- [SUPPLIED RECORDS]

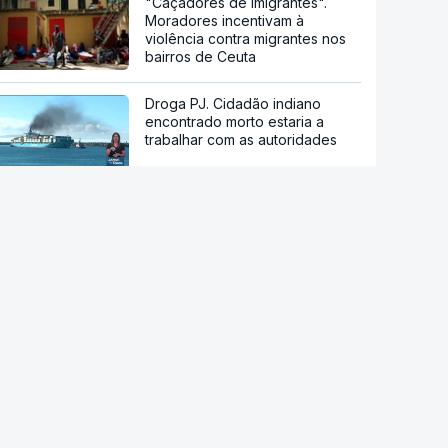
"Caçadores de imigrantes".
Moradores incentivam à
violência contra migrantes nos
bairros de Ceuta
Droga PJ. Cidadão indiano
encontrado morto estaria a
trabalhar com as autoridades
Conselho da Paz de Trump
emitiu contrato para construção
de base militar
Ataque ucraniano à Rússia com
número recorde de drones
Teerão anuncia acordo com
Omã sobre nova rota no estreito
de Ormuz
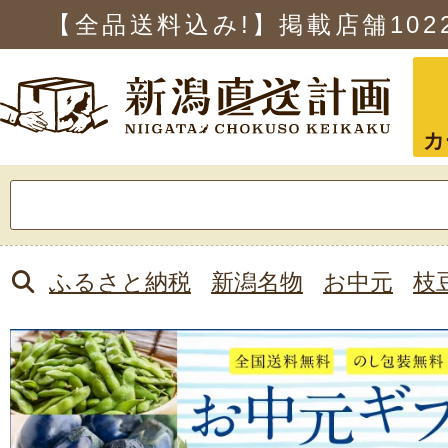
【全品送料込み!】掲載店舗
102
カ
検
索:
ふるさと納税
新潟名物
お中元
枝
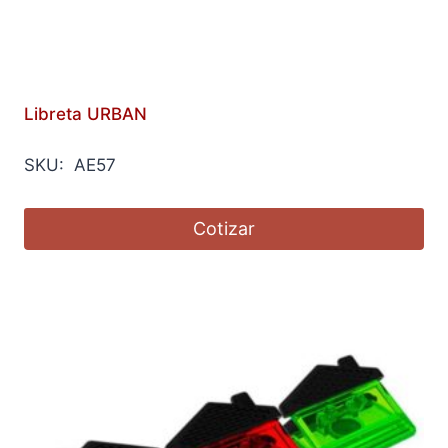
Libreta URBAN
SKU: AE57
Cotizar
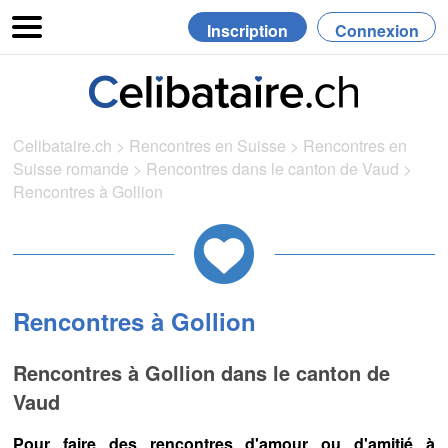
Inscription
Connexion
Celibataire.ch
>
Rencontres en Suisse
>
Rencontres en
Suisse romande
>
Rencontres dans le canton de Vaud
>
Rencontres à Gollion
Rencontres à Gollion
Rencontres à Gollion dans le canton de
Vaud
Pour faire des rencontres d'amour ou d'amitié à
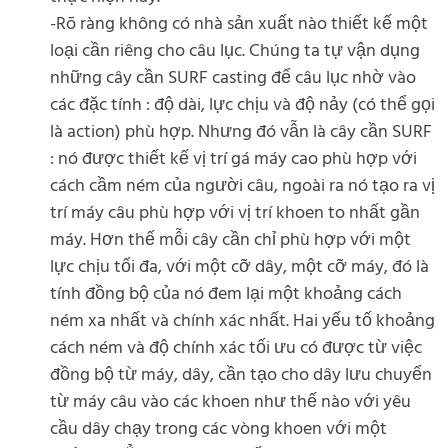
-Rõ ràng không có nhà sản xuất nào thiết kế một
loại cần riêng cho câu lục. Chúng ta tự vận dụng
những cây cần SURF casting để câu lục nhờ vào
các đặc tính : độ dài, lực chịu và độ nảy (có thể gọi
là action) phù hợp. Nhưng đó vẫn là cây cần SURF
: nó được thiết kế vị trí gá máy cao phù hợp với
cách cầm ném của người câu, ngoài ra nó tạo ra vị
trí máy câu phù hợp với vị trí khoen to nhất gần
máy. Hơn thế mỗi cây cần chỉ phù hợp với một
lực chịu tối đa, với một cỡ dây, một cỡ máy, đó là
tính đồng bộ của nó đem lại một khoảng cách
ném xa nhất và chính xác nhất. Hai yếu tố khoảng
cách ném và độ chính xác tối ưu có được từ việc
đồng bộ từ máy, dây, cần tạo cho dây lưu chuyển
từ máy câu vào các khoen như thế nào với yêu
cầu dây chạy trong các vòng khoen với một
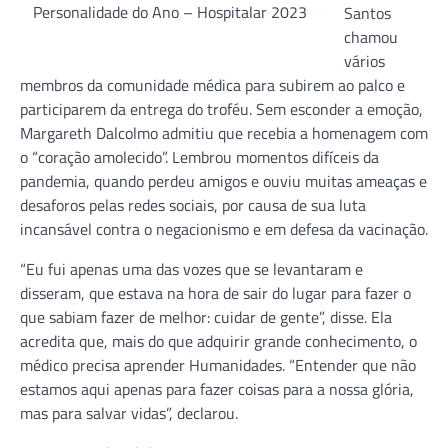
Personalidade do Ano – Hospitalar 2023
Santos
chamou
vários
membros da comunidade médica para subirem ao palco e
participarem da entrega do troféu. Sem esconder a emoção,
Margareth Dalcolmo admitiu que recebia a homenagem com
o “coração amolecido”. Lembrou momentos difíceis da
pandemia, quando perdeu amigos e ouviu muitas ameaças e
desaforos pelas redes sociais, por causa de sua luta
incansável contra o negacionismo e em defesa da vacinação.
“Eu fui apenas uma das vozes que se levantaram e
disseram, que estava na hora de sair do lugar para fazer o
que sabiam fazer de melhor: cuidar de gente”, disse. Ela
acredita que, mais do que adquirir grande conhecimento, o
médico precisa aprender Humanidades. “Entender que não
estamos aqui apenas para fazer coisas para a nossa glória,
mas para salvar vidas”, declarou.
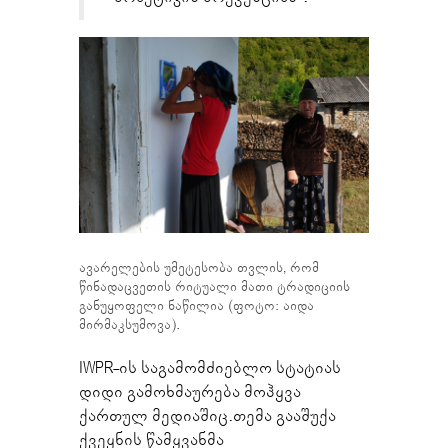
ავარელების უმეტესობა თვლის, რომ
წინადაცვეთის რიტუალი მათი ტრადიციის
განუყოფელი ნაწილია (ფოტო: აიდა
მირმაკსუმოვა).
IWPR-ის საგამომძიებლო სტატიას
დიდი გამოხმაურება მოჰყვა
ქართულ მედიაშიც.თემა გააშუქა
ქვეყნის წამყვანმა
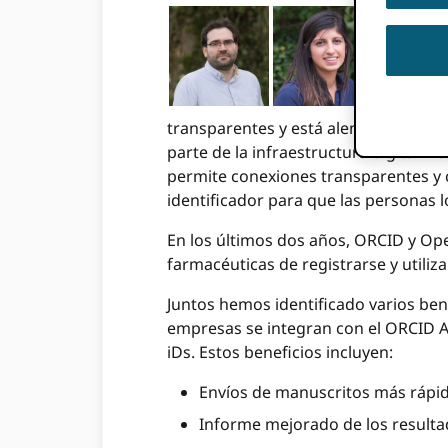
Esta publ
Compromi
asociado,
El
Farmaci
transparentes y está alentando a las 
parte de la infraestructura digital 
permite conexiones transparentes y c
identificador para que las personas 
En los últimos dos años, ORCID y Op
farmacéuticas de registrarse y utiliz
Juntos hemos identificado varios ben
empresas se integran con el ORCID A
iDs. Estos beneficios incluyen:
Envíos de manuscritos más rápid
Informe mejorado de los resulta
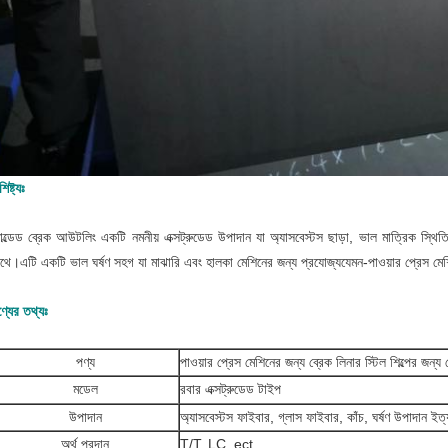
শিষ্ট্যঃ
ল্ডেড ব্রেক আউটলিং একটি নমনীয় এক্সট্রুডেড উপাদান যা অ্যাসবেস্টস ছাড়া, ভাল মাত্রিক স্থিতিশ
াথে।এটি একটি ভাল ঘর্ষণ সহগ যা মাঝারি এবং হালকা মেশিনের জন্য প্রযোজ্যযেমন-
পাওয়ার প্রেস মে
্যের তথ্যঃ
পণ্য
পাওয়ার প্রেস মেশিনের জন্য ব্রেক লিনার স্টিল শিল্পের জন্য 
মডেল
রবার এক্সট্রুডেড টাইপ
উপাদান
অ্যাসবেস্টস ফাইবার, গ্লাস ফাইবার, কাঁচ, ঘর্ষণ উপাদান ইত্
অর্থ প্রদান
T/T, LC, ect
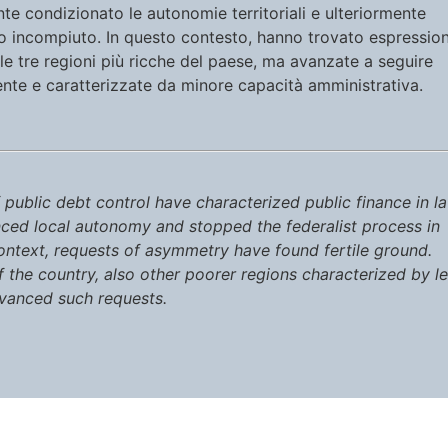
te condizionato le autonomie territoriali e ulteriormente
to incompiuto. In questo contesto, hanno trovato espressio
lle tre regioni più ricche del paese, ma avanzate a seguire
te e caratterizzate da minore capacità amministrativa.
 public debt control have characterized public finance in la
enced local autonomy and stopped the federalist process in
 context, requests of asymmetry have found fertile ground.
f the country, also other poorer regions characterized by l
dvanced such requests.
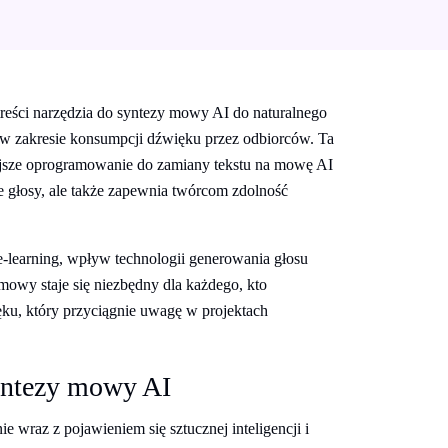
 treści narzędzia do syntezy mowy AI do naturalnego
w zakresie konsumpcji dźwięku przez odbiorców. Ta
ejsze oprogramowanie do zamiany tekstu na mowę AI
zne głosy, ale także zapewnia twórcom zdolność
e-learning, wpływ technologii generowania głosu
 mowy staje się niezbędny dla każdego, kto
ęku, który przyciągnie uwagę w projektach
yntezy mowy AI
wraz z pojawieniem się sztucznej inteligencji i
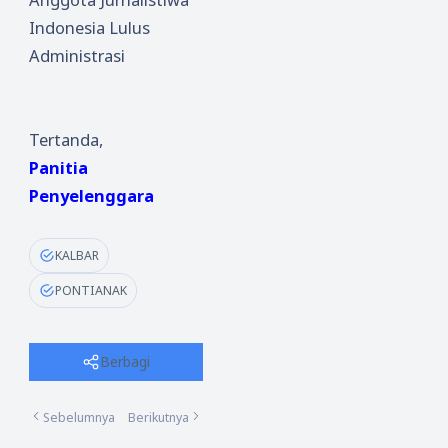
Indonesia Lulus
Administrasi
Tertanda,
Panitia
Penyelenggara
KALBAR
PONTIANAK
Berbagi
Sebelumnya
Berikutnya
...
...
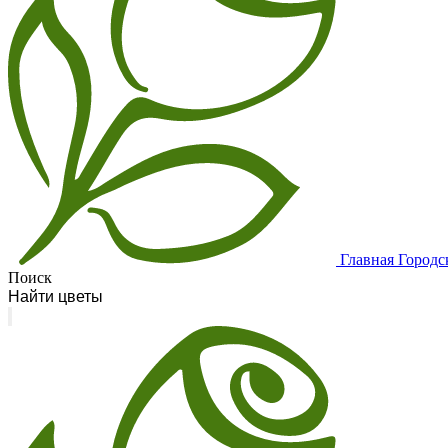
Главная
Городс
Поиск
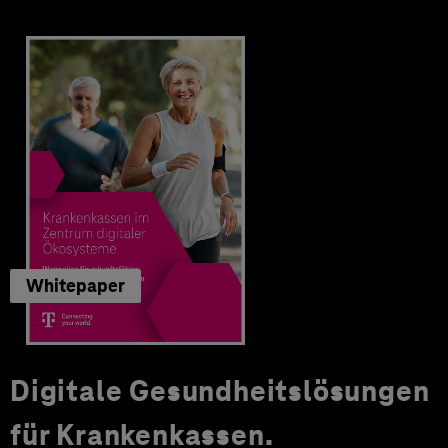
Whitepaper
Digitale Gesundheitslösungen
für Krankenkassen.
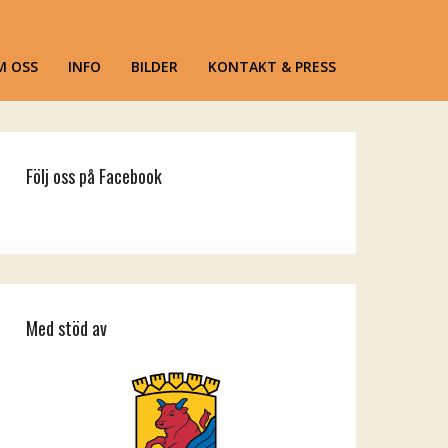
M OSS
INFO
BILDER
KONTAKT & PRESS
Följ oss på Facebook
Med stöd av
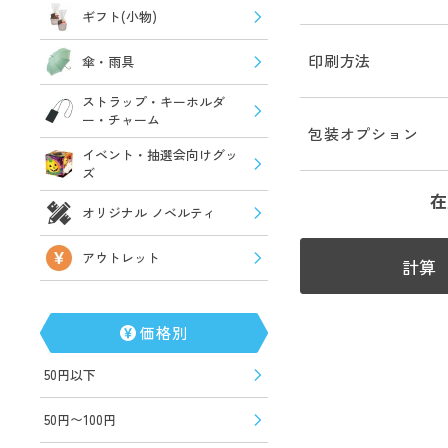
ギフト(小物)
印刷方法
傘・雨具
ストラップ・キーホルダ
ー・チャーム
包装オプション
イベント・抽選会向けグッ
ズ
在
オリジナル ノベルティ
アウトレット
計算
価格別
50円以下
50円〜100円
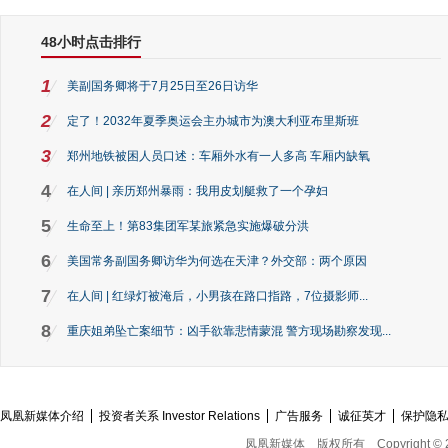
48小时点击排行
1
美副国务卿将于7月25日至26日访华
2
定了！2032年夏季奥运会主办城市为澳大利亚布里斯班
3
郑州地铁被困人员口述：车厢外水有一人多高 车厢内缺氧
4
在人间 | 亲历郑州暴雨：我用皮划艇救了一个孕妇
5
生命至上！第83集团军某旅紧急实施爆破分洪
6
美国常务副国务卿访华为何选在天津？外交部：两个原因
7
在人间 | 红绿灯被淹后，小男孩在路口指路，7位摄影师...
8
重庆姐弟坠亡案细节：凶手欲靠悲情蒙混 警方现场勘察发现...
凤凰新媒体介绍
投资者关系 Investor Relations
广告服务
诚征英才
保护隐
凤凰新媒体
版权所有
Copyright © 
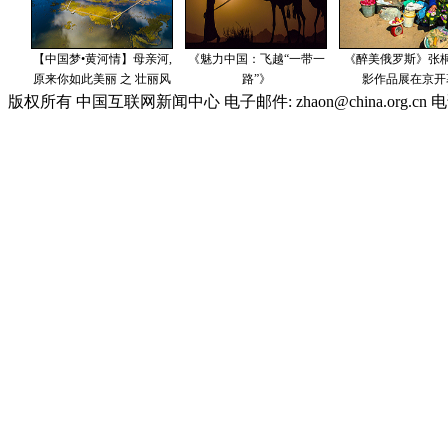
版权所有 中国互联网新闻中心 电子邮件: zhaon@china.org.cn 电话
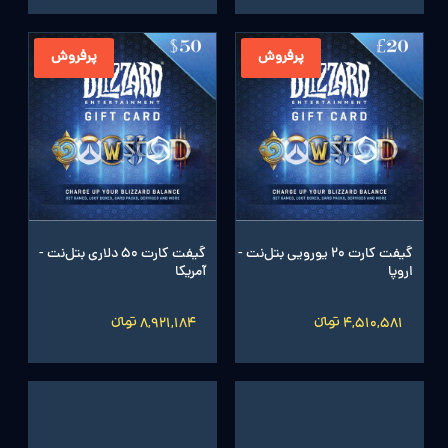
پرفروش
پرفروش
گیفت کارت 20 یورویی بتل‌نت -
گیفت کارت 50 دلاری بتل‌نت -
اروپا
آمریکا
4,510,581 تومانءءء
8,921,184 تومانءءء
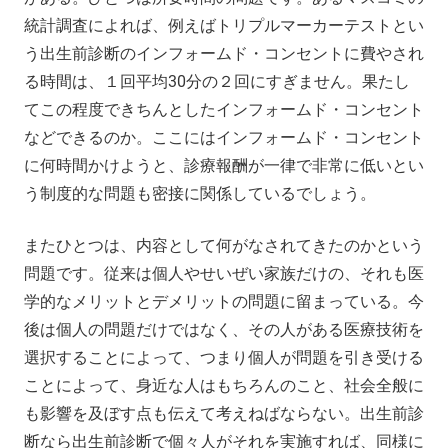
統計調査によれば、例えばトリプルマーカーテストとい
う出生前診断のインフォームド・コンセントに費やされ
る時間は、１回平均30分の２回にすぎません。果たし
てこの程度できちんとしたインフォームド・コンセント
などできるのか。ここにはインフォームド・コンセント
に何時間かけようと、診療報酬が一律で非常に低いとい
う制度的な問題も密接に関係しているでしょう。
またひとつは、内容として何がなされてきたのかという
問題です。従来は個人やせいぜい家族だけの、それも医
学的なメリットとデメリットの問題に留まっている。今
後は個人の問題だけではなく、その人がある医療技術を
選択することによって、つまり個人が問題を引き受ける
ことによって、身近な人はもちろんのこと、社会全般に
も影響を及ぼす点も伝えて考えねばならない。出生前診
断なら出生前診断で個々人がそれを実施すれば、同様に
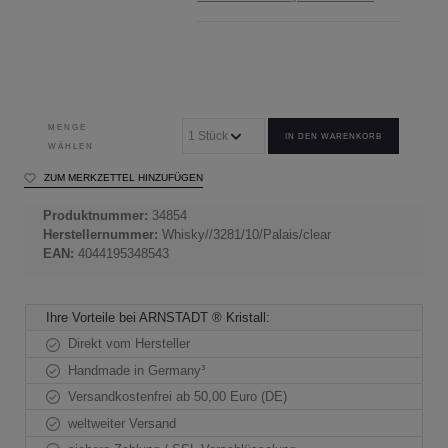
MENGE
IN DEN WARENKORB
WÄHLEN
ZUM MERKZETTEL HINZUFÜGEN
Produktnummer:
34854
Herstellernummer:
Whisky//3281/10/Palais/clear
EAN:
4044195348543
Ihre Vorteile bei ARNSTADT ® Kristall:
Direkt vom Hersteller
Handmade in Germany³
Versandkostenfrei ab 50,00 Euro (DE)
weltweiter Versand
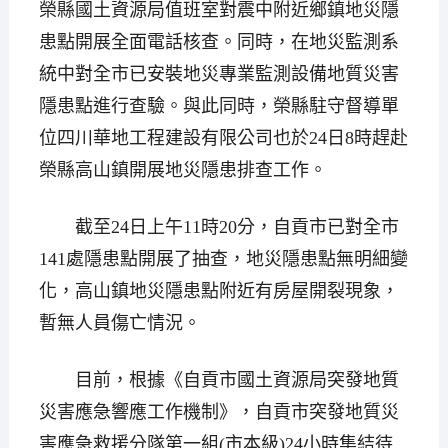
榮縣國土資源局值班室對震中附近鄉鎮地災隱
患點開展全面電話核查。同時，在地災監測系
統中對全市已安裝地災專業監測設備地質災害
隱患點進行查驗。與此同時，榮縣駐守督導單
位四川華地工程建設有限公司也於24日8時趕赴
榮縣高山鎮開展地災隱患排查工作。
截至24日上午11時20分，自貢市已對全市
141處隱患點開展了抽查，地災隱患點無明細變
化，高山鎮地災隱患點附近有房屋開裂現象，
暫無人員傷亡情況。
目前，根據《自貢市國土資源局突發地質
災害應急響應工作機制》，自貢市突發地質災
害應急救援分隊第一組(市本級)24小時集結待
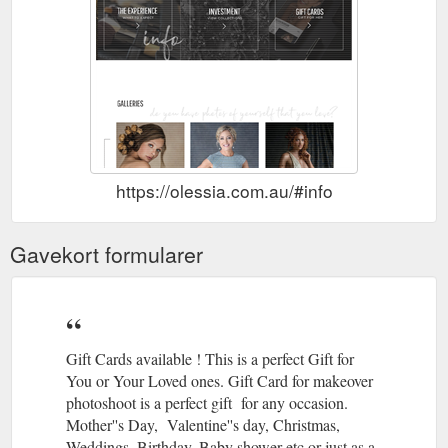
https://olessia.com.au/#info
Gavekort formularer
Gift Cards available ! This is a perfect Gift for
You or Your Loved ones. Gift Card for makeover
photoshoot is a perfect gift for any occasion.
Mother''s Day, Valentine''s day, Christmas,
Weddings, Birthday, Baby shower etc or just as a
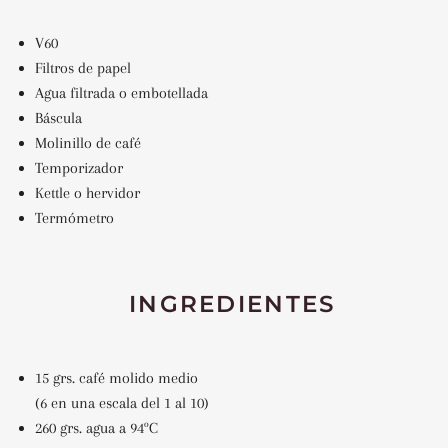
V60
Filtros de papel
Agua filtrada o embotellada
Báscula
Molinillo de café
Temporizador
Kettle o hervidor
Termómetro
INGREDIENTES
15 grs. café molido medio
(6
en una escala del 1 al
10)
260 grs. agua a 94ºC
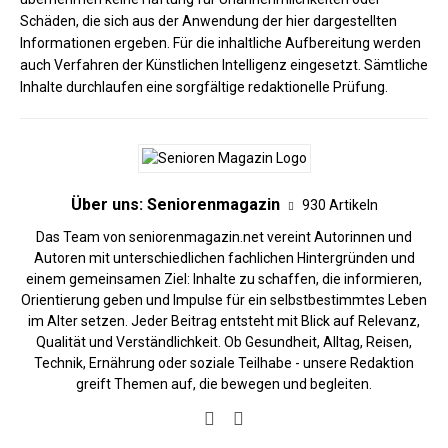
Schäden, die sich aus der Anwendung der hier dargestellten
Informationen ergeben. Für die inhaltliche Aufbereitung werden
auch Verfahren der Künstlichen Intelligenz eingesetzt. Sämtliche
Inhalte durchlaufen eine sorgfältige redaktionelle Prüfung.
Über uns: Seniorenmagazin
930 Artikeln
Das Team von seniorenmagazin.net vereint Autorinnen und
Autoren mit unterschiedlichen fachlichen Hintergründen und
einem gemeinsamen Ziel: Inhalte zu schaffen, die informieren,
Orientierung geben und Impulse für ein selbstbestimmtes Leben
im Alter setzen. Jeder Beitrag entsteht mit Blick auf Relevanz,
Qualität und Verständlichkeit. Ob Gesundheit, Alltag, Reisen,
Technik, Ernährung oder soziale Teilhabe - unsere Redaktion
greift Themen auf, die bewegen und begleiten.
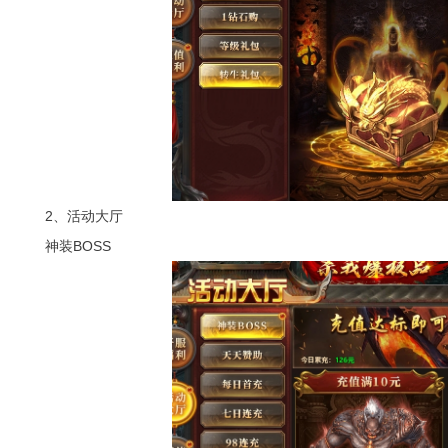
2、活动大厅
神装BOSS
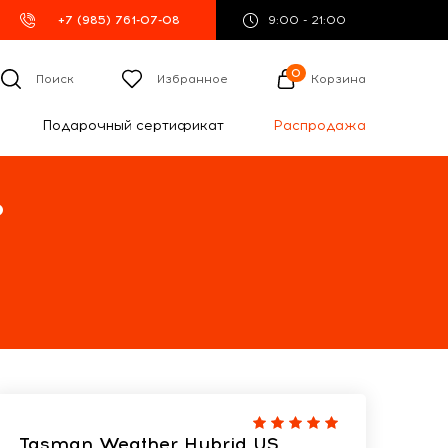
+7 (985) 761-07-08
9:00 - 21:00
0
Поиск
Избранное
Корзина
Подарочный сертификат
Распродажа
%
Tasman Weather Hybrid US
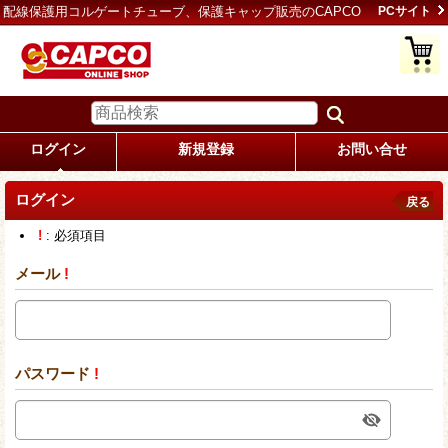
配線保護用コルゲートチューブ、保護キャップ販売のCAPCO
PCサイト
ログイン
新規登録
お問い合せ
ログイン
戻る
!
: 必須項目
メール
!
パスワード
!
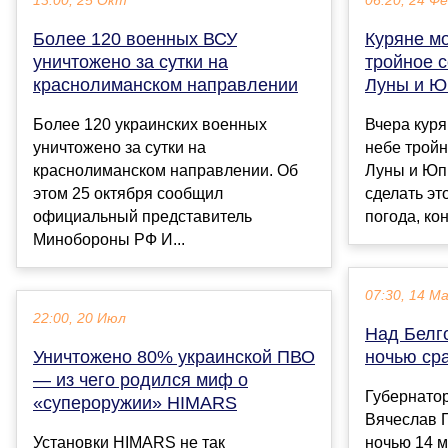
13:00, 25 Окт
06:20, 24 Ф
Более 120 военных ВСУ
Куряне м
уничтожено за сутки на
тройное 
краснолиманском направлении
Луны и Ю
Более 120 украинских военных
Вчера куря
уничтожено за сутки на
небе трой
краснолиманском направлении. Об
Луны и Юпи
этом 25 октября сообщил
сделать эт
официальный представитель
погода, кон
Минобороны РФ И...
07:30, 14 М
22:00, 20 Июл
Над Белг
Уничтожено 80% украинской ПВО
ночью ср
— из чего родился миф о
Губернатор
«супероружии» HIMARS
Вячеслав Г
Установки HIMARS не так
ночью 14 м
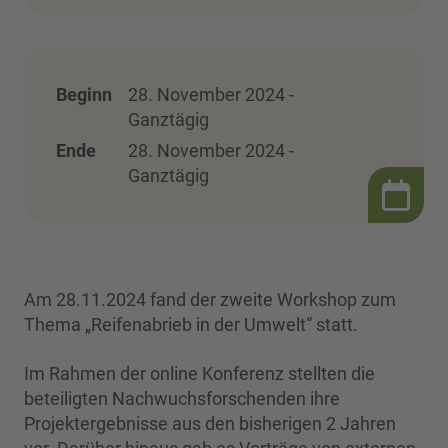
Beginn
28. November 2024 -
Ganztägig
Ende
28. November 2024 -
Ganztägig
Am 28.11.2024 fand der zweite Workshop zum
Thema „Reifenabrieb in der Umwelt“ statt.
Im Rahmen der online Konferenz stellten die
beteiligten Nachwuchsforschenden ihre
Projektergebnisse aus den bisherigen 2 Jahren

- [ABOUT THIS TASK] Retype the records starting at their beginning and ending with the line that contains "cầu dây chạy trong các vòng khoen với một", with both ends included. Leave the pictures out of your answer.

- [THE COMPLETED TASK]
"Caçadores de imigrantes".
Moradores incentivam à
violência contra migrantes nos
bairros de Ceuta
Droga PJ. Cidadão indiano
encontrado morto estaria a
trabalhar com as autoridades
Conselho da Paz de Trump
emitiu contrato para construção
de base militar
Ataque ucraniano à Rússia com
número recorde de drones
Teerão anuncia acordo com
Omã sobre nova rota no estreito
de Ormuz
【全品送料込み!】掲載店舗
102
カ
検
索:
ふるさと納税
新潟名物
お中元
枝
Libreta URBAN
SKU: AE57
Cotizar
Inscription
Connexion
Celibataire.ch
>
Rencontres en Suisse
>
Rencontres en
Suisse romande
>
Rencontres dans le canton de Vaud
>
Rencontres à Gollion
Rencontres à Gollion
Rencontres à Gollion dans le canton de
Vaud
Pour faire des rencontres d'amour ou d'amitié à
-Rõ ràng không có nhà sản xuất nào thiết kế một
loại cần riêng cho câu lục. Chúng ta tự vận dụng
những cây cần SURF casting để câu lục nhờ vào
các đặc tính : độ dài, lực chịu và độ nảy (có thể gọi
là action) phù hợp. Nhưng đó vẫn là cây cần SURF
: nó được thiết kế vị trí gá máy cao phù hợp với
cách cầm ném của người câu, ngoài ra nó tạo ra vị
trí máy câu phù hợp với vị trí khoen to nhất gần
máy. Hơn thế mỗi cây cần chỉ phù hợp với một
lực chịu tối đa, với một cỡ dây, một cỡ máy, đó là
tính đồng bộ của nó đem lại một khoảng cách
ném xa nhất và chính xác nhất. Hai yếu tố khoảng
cách ném và độ chính xác tối ưu có được từ việc
đồng bộ từ máy, dây, cần tạo cho dây lưu chuyển
từ máy câu vào các khoen như thế nào với yêu
cầu dây chạy trong các vòng khoen với một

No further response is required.